Nevertheless, this is a fantastic exhibition with probably the best photos of people from the first half of the 20th century, put together by one of the best-known curators of the time. Clervaux is definitely worth a visit.

Translated with the help of DeepL

3 Comments

  1. Ule Rolff

    “der Blick, der von unserer … westeuropäisch und infolgedessen eben auch amerikanisch geprägten Weltanschauung ausgeht … an dem vorbeigeht, was außerhalb des westlichen Kulturkreises wirklich Sache ist.”
    Tragischerweise wirde und wird diese westliche Ordnung als Allheilmittel für den Rest der Welt betrachtet – was zu einer wesentlichen Ursache der großen politischen Probleme von heute wird.
    Ja, deine Fragen an die Steichen-Ausstellung verstehe ich weniger als Fragen an Steichen, als an das Konzept der Ausstellung, das vielleicht auch anders, kritischer, relativierender … möglich gewesen wäre.

    • Rolf Noe

      Tatsächlich nehme ich die Ausstellung nur als Anlass Fragen an unser Selbstverständnis, als weiße Heilsbringer zu stellen und für interkulturellen Dialog zu plädieren.
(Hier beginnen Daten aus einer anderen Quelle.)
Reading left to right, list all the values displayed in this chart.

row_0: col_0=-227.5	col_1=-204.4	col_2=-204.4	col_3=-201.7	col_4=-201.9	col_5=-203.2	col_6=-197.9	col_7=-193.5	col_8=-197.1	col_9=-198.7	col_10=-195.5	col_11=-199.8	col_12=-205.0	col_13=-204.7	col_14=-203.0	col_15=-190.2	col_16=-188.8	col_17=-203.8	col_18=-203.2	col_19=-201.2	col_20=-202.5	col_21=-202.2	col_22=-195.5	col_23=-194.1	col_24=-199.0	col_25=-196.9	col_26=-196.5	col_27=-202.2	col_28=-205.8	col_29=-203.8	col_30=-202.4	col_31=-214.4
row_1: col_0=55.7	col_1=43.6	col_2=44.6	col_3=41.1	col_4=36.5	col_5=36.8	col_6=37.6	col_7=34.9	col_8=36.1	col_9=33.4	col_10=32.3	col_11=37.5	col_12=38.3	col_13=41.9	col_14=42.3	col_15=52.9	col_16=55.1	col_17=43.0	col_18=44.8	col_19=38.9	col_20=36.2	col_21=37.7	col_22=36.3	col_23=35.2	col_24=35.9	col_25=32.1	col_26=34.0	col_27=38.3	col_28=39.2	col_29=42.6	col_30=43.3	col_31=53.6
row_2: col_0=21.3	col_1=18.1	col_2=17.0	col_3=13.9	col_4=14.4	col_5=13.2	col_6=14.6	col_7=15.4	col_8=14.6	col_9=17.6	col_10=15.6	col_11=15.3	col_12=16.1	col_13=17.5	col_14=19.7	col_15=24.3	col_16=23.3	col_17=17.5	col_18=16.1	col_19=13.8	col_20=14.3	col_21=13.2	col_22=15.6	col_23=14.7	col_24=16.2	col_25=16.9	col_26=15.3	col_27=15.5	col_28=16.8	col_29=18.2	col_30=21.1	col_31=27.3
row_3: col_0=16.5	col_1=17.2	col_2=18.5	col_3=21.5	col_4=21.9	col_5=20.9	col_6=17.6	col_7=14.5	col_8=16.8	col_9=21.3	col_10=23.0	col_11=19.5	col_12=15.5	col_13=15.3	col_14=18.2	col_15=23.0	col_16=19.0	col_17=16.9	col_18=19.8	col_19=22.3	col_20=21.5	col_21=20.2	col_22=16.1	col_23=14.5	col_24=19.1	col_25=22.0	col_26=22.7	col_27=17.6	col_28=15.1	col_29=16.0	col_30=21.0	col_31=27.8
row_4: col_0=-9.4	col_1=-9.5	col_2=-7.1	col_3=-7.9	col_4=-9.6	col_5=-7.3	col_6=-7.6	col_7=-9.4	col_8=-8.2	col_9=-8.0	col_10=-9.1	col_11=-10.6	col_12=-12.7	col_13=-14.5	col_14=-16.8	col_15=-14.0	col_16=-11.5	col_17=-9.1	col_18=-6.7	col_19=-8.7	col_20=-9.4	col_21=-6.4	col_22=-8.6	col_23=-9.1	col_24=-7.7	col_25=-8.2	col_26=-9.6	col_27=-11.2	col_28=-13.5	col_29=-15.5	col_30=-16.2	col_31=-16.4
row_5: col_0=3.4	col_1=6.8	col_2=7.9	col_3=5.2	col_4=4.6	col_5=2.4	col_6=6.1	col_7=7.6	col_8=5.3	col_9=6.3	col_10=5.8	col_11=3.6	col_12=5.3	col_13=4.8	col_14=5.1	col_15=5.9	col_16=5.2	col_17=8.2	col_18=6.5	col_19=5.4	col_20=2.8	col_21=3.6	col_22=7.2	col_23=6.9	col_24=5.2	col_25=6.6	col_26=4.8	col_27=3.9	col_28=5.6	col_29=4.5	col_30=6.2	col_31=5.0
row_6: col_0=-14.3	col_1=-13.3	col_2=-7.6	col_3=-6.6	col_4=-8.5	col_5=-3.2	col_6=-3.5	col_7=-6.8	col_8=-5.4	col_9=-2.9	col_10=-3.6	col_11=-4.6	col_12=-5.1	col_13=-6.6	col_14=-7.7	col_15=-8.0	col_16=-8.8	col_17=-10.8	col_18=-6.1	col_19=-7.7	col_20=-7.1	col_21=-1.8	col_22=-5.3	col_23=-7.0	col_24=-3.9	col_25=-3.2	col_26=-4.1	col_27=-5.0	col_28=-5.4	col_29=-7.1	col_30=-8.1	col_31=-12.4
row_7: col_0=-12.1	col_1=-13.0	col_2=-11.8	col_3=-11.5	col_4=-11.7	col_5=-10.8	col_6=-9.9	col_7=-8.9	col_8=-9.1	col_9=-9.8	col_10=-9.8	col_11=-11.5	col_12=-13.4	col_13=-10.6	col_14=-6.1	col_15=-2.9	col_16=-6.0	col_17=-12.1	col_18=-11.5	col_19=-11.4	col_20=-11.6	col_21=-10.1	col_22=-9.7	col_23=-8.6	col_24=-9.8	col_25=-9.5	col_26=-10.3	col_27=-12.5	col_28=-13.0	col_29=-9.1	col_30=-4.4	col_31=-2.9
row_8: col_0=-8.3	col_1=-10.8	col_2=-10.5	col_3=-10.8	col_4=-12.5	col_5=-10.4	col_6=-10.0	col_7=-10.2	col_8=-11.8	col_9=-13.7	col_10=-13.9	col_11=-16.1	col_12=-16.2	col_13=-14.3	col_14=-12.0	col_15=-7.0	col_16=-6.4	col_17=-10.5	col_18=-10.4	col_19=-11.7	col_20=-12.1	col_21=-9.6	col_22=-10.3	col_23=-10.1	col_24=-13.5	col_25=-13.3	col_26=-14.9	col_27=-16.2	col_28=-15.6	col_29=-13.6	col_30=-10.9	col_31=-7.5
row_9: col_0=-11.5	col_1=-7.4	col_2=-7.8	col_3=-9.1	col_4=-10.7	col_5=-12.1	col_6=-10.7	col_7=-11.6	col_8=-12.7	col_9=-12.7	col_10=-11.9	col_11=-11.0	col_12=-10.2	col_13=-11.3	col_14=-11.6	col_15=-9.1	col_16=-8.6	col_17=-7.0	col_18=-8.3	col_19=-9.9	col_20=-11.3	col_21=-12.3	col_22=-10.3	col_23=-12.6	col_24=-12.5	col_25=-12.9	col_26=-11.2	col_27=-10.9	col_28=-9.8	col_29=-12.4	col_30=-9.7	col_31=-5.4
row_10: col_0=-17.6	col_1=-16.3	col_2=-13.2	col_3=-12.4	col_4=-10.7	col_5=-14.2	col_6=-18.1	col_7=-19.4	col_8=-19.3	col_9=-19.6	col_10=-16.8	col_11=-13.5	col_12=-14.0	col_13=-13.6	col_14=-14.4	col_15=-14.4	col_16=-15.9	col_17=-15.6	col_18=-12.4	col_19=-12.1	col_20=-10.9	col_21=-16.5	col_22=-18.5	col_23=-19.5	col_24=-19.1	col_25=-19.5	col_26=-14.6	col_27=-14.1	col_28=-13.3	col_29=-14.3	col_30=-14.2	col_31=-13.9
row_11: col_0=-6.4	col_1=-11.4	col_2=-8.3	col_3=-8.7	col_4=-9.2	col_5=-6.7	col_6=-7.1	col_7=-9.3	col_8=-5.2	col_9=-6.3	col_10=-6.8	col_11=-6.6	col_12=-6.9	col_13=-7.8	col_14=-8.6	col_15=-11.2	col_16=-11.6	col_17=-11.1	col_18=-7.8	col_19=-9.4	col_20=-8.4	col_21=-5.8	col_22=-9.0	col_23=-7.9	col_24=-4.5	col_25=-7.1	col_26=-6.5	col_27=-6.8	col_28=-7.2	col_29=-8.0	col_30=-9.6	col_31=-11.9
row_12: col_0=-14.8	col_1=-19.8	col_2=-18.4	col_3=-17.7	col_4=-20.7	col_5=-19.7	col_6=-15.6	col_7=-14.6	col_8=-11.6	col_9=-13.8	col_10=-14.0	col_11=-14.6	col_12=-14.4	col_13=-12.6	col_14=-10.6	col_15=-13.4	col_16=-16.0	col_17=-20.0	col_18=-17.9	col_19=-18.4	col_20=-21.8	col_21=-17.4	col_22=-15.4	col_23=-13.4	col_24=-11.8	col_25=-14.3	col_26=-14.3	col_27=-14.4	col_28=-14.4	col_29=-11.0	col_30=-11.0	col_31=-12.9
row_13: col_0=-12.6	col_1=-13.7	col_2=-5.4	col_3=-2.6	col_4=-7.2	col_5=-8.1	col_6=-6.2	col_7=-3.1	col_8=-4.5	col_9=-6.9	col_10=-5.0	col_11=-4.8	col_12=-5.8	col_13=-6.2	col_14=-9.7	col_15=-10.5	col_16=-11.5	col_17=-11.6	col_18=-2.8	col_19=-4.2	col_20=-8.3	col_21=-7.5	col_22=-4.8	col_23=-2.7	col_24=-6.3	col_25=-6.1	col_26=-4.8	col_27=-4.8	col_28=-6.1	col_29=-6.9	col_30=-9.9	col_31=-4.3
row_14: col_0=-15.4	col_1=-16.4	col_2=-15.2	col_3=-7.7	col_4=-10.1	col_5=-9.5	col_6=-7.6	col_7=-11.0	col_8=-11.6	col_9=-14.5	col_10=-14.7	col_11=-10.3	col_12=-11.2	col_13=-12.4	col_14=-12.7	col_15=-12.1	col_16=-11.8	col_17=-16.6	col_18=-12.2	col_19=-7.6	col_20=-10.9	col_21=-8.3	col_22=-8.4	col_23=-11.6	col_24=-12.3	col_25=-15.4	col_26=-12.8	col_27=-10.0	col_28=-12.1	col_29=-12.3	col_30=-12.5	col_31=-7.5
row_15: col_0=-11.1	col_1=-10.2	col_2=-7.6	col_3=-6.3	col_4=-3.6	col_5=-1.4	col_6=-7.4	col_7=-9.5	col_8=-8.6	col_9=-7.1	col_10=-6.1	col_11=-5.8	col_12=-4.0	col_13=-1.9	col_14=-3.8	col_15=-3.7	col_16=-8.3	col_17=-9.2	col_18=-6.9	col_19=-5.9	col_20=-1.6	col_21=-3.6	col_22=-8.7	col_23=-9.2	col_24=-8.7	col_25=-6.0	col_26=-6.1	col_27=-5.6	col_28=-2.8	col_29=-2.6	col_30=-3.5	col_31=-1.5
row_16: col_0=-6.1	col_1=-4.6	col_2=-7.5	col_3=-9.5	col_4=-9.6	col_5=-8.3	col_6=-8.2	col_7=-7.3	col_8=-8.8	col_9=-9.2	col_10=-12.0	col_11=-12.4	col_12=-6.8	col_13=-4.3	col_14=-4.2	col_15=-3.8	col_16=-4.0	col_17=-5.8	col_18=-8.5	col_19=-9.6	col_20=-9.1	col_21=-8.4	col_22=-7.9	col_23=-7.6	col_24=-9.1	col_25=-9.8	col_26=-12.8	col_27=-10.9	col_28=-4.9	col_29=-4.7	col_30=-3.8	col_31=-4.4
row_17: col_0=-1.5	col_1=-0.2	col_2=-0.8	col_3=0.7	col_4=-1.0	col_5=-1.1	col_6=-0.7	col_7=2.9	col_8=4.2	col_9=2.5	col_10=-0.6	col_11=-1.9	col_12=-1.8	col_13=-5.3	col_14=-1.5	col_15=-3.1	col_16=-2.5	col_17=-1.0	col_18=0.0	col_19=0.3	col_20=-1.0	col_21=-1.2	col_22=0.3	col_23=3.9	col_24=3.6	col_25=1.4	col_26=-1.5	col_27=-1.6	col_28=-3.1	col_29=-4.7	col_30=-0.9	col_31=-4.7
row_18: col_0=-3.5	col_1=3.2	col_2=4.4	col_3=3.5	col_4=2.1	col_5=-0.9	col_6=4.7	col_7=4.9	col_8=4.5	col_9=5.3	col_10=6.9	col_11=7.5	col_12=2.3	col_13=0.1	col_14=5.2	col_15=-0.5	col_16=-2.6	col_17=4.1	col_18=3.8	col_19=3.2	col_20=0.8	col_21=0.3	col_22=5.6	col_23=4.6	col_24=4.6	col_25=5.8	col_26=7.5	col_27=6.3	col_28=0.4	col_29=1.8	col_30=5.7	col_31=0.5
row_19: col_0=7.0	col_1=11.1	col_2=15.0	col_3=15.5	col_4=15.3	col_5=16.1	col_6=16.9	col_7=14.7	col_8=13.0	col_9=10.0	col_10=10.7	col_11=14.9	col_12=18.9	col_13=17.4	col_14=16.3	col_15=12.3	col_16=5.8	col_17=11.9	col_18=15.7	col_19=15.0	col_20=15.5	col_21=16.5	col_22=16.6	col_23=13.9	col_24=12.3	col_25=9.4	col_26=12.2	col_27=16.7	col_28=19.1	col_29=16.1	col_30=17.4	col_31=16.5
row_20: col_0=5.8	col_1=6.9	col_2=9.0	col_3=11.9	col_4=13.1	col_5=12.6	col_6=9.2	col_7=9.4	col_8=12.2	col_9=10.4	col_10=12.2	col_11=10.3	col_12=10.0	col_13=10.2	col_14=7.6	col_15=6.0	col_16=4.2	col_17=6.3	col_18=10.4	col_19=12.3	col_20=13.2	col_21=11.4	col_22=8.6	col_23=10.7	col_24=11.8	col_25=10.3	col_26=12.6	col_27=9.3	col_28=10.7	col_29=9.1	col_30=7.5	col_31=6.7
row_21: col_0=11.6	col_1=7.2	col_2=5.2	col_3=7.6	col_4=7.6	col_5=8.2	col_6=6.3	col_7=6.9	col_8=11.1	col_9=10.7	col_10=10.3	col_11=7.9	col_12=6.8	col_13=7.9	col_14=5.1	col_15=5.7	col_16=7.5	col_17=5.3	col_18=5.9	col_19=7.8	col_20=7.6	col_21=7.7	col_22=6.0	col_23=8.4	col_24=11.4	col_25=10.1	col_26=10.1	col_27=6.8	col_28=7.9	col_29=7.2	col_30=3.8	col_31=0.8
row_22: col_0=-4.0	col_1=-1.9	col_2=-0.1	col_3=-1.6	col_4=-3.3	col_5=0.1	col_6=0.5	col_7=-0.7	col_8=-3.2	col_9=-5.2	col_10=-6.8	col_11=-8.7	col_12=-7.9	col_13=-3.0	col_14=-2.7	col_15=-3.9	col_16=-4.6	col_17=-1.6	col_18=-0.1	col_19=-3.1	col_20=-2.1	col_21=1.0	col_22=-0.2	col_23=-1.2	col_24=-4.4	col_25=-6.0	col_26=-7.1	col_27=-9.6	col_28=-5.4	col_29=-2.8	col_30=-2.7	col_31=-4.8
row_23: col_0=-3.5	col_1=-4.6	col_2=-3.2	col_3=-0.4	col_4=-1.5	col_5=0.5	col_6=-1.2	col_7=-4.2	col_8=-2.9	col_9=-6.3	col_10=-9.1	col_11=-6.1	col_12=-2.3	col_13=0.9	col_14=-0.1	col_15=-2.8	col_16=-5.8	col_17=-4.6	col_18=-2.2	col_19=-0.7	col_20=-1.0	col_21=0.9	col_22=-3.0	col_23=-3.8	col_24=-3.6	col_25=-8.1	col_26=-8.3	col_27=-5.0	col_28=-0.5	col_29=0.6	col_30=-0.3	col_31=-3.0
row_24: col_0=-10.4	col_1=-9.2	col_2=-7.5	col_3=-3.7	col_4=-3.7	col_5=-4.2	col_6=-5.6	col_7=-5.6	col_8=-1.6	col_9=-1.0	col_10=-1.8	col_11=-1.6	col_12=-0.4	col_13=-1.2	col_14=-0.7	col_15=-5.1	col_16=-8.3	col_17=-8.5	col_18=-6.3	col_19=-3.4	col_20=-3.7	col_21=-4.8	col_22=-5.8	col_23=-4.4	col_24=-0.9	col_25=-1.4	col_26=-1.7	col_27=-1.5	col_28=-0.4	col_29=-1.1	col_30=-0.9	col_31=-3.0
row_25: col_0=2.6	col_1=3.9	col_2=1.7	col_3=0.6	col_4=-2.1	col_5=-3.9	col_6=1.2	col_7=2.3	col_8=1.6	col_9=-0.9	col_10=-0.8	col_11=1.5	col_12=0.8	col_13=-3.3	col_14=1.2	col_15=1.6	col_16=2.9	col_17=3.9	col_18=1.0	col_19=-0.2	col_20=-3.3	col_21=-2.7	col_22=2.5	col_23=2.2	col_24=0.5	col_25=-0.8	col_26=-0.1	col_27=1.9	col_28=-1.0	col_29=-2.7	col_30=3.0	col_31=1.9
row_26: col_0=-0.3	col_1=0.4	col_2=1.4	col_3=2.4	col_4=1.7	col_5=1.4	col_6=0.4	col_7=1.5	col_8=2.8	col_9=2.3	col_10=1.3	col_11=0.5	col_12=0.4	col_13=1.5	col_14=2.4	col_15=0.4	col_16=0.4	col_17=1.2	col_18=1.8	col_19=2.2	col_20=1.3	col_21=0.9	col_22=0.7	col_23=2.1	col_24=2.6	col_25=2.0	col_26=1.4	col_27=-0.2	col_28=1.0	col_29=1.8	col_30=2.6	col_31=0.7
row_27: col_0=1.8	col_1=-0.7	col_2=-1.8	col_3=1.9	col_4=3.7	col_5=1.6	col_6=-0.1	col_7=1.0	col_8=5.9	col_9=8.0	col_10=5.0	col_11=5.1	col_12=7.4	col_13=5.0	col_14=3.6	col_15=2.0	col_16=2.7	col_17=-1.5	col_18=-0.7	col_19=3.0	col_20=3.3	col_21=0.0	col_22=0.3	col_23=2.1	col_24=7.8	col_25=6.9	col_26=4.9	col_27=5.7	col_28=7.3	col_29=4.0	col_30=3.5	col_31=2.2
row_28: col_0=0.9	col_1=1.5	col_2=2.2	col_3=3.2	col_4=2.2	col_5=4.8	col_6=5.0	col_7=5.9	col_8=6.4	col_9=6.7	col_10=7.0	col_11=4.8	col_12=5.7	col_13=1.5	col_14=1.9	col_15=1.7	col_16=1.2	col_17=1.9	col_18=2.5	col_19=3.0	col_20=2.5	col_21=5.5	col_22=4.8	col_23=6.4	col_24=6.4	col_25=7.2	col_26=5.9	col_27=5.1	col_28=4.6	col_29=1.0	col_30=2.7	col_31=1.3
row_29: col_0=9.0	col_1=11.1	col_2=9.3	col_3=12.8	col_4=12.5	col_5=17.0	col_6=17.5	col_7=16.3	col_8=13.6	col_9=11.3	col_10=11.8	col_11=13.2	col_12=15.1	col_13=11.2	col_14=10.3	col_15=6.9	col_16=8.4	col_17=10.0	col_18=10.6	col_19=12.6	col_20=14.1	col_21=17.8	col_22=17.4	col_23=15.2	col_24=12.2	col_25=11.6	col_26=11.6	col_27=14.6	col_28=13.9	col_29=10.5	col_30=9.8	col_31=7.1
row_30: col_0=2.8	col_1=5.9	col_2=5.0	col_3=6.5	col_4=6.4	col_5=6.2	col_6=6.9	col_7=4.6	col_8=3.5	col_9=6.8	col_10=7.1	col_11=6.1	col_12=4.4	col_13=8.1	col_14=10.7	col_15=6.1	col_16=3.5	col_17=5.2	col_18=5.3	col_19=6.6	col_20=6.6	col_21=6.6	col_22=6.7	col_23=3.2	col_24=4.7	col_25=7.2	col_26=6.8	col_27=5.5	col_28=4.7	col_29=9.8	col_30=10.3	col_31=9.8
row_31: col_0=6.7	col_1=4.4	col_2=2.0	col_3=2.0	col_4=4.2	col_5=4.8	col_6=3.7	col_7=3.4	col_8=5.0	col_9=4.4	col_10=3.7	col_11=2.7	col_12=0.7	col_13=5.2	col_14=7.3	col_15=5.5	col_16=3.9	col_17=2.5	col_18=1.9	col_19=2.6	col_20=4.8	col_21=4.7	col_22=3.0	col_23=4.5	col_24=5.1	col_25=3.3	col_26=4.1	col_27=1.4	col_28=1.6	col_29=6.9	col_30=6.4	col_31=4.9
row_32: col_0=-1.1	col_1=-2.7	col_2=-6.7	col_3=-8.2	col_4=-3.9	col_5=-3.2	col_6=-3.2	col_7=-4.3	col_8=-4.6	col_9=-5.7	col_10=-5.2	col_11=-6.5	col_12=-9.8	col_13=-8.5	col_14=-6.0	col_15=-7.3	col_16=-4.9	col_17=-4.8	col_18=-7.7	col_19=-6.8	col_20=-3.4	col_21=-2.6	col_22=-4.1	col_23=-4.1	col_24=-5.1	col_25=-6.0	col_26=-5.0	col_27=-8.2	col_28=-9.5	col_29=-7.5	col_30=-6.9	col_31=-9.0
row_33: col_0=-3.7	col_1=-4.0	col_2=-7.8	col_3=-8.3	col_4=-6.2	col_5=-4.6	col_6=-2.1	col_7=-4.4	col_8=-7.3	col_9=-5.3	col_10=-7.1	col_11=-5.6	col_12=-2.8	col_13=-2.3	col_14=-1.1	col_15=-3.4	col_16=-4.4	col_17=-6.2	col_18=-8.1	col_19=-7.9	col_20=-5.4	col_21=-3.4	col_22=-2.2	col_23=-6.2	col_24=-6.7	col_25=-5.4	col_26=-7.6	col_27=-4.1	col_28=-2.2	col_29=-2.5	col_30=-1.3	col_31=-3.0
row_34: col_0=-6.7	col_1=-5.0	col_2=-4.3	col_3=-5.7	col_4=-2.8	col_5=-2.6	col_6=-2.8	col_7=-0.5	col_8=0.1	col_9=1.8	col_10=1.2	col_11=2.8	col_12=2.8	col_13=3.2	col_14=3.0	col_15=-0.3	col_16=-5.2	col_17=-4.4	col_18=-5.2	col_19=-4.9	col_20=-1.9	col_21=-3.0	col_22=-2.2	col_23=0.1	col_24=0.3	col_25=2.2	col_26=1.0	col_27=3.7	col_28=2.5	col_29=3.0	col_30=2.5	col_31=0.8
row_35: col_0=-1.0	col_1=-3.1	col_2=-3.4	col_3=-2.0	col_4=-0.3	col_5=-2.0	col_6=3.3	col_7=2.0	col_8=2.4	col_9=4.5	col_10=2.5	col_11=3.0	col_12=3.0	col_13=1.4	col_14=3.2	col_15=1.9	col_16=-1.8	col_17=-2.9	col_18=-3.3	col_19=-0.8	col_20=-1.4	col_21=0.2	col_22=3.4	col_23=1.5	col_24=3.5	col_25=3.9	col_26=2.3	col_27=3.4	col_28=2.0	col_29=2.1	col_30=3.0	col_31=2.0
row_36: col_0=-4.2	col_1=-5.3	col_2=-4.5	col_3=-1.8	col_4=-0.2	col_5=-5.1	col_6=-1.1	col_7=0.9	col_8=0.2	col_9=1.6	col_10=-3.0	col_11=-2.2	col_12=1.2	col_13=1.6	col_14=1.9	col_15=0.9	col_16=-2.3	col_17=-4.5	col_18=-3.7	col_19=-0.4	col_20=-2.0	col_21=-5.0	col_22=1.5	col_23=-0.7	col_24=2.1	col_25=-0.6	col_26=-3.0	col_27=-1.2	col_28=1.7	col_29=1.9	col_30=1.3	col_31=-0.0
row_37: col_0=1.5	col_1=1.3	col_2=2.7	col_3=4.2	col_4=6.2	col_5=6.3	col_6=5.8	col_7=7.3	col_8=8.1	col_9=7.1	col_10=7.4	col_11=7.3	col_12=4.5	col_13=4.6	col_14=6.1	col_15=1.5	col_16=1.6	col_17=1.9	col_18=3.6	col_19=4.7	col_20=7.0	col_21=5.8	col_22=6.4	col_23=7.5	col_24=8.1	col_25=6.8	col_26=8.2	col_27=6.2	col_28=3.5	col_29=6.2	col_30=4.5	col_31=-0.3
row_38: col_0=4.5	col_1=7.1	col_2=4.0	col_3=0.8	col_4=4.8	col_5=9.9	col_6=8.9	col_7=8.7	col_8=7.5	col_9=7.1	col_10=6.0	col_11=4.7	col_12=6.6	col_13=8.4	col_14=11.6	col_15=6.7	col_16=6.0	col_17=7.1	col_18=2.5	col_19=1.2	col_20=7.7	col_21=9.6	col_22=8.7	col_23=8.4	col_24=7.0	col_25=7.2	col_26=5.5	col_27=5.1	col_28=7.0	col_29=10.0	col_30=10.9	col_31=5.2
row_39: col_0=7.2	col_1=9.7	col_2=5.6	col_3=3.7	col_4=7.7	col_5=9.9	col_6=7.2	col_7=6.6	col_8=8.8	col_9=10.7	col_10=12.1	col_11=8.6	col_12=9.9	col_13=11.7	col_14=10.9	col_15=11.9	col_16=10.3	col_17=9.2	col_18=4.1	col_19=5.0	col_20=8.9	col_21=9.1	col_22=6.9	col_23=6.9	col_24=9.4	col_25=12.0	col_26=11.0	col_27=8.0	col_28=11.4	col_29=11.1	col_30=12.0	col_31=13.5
Wie schwierig dieser ist, zeigt nicht nur die letzte Documenta.
      Und er ist schwierig, weil die Einsicht in einer Tradition zu stehen, die seit einigen Jahrhunderten im Tausch gegen das eigene Heil, Unheil in die Welt gebracht hat, schmerzhaft ist…
      Steichen’s Ausstellung war damals wahrscheinlich richtig und gut und hat geholfen, die Wunden der beiden Kriege zu bandagieren, wenn auch nicht zu heilen.